Active directory is a central component of the Windows platform, Active Directory service provides the means to manage the identities and relationships that make up network environments. After installing the Active Directory You can create centralized User & group for Whole Network. We can say Active Directory does the function in the form of a main switch board for Network operating System. Active Directory itself is more than just a database. It is a collection of supporting files that includes transaction logs and the system volume, or Sysvol, that contains logon scripts and Group Policy information.
Active Directory simplifies the security and administration of resources throughout a network (including the computers that are part of the network) by providing a single point of administration for all objects on the network. Active Directory organizes resources hierarchically in domains, which are logical groupings of servers and other network resources.
One big advantage that Active Directory provides is a single logon point for all network resources, so a user can log on to the network with a single user name and password, and then access any resources to which the user account is granted access. An administrator can log on to one computer and administer objects on any computer in the network.
A domain controller is a server that has been promoted by running the Active Directory Installation Wizard by running DCPROMO from the command line or using add remove a role from manage your server . Once a server has become a domain controller, it hosts a copy, or replica, of Active Directory and changes to the database on any domain controller are replicated to all domain controllers within the domain.
The core unit of logical structure in Active Directory is the domain. However, an enterprise might have more than one domain in its Active Directory.
Feature of Domains :-
- Domains allows administrators to divide the network into manageable boundaries.
- Administrators from different domains can establish their own security models (including password complexity and password-length requirements); security from one domain can then be isolated so that other domains security models are not affected.
- Domains provide a way to logically partition a network along the same administrative lines as an organization.
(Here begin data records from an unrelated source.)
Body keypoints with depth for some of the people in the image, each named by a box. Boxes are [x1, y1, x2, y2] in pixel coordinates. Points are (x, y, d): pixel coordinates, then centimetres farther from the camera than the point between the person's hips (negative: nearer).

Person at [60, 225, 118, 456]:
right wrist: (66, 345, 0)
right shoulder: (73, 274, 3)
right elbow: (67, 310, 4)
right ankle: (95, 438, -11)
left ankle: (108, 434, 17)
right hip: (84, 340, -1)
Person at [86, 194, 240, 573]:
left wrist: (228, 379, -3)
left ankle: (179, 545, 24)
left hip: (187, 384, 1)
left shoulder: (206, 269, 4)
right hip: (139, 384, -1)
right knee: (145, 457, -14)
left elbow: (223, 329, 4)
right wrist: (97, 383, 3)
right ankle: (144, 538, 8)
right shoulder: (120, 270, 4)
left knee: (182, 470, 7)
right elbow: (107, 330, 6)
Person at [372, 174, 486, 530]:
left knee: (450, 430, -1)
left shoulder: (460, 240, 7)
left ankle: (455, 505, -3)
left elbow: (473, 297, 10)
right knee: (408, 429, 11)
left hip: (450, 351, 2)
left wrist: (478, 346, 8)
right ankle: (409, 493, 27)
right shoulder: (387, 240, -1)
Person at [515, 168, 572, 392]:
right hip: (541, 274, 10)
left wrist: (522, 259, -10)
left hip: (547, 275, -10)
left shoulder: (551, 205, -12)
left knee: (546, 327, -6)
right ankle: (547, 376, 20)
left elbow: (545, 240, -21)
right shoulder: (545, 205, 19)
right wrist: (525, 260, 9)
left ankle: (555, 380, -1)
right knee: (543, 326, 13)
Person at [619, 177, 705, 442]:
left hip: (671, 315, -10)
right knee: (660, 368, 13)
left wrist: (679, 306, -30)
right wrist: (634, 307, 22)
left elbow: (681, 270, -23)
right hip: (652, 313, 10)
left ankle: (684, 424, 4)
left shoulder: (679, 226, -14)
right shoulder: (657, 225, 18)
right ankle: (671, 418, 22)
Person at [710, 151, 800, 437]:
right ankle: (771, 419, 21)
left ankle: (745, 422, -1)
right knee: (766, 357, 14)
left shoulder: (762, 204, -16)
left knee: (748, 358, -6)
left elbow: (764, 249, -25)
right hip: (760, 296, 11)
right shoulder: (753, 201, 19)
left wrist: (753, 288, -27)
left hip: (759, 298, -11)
Organizations that are large enough to have more than one domain usually have divisions that are responsible for maintaining and securing their own resources. Grouping objects into one or more domains enables your network to reflect your company’s organization.
- Domains are independent administrative units, with their own security and administrative policies.
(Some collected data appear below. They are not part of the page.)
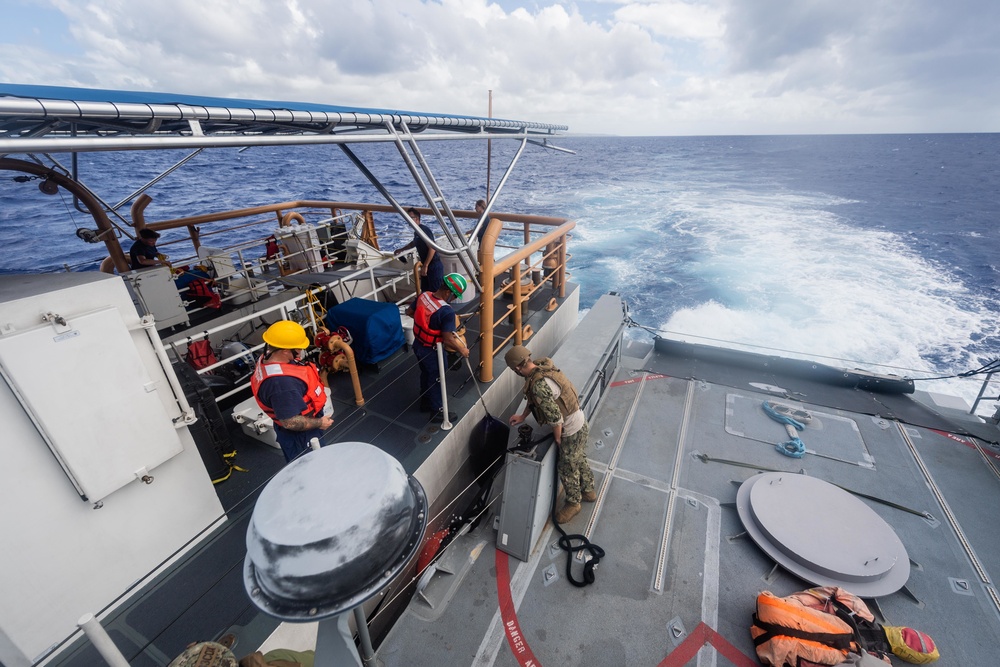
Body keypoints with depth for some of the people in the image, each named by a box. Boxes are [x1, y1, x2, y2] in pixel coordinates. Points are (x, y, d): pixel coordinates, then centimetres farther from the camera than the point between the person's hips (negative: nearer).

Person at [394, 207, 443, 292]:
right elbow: (413, 243, 39)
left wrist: (425, 266, -25)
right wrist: (400, 250, 45)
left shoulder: (424, 230, -14)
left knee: (436, 291, -10)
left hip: (434, 266, -10)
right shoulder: (416, 232, 15)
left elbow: (432, 248, -24)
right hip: (426, 266, 10)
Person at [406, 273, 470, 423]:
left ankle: (425, 402, 50)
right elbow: (448, 339, -29)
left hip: (417, 344, 8)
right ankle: (438, 412, 33)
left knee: (425, 374, 28)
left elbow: (409, 312, 8)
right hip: (431, 351, -7)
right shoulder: (446, 312, -31)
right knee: (436, 380, 14)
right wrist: (462, 351, -13)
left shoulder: (423, 295, -9)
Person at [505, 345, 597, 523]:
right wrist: (523, 416, 16)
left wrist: (557, 438, -12)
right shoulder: (542, 366, -5)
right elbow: (534, 398, 12)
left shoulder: (539, 385, -34)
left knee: (567, 469, 15)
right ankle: (588, 491, 52)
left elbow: (555, 417, -29)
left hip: (572, 431, -9)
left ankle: (573, 503, 40)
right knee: (580, 460, 29)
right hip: (581, 423, 9)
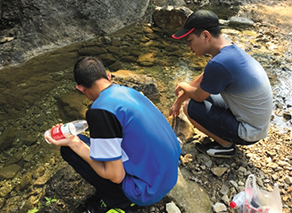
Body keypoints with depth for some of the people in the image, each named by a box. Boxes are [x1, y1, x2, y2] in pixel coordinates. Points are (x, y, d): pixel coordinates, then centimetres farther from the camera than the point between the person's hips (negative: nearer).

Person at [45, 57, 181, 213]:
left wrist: (75, 144, -9)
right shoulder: (129, 91, 2)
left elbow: (116, 176, -18)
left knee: (68, 149, -4)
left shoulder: (100, 111, -23)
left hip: (150, 190, -8)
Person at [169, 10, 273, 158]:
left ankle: (226, 145, 6)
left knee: (191, 106, -10)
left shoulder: (219, 64, -32)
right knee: (204, 92, 16)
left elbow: (198, 96, -15)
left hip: (249, 133, -9)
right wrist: (177, 102, 18)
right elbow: (200, 81, 10)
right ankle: (227, 139, 16)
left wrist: (183, 86, 7)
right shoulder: (230, 49, 0)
- All network objects exist within a domain, and each domain stores information only about the objects that it contains.
- Theoretically, a domain directory can contain up to 10 million objects, but 1 million objects per domain is a more practical amount.
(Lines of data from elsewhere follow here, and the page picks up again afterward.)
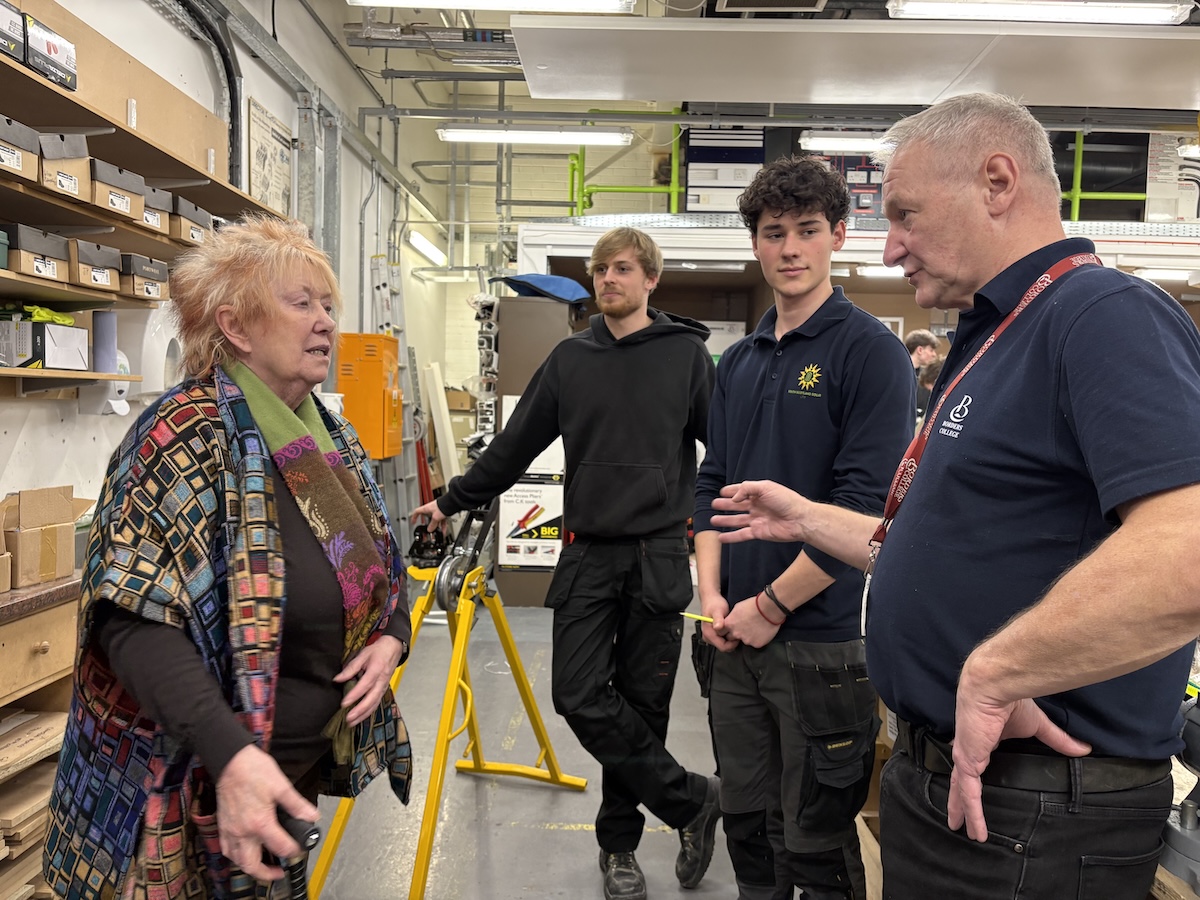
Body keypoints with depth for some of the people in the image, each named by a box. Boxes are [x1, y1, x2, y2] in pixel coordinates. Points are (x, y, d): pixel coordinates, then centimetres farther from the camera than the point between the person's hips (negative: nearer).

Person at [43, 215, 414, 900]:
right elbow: (136, 619, -26)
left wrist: (391, 639, -7)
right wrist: (231, 756, -36)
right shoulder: (186, 433, -19)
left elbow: (382, 569, 13)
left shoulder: (335, 438, 5)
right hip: (194, 791, -7)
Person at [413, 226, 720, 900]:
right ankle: (693, 800, 12)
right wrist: (453, 501, 17)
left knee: (641, 705, 4)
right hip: (588, 553, 3)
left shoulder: (687, 353, 2)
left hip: (658, 554, -2)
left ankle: (620, 844, 25)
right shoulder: (570, 359, 10)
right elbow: (516, 445, 15)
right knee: (580, 696, -5)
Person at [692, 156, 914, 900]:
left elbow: (865, 504, -16)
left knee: (816, 840, 8)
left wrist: (772, 604, -13)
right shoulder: (739, 361, 11)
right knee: (747, 820, 19)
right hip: (737, 637, 6)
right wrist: (712, 593, 1)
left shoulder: (869, 350, -9)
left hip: (822, 638, -6)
A tree is a hierarchical arrangement of one or more domains that share a common schema and a contiguous namespace. In the example shown in Figure all the domains in the tree under the Example.com root domain share the namespace Example.com.
The first domain you create in a tree is called the root domain. The next domain that you add becomes a child domain of that root. In this figure Lucknow.example.com and Jaiure.example.com are the child domains.
Feature of Tree
- Following DNS standards, the domain name of a child domain is the relative name of that child domain appended with the name of the parent domain.
- All domains within a single tree share a common schema, which is a formal definition of all object types that you can store in an Active Directory deployment.
- All domains within a single tree share a common Global Catalog, which is the central repository of information about objects in a tree.
A forest is a grouping or hierarchical arrangement of one or more domain trees that form a disjointed namespace, but might share a common schema and Global Catalog If domains in an Active Directory do not share a common root domain, they create multiple trees. That leads you to the largest structure in an Active Directory: the forest. An Active Directory forest includes all domains within that Active Directory. A forest might contain multiple domains in multiple trees, or just one domain. When more than one domain exists, a component of Active Directory called the Global Catalog becomes important because it provides information about objects that are located in other domains in the forest.
In the figure given above the namespace example.com is represented in one tree, and the namespace MothersNetwork.com is represented in another. There is always at least one forest on a network, and it is created when the first Active Directory enabled computer (domain controller) on a network is installed. This first domain in a forest, called the forest root domain, is special because it holds the schema and controls domain naming for the entire forest. It cannot be removed from the forest without removing the entire forest itself. Also, no other domain can ever be created above the forest root domain in the forest domain hierarchy.
Feature of Forests
- All trees in a forest share a common schema.
- Trees in a forest have different naming structures, according to their domains.
- All domains in a forest share a common Global Catalog.
- Domains in a forest operate independently, but the forest enables communication across the entire organization.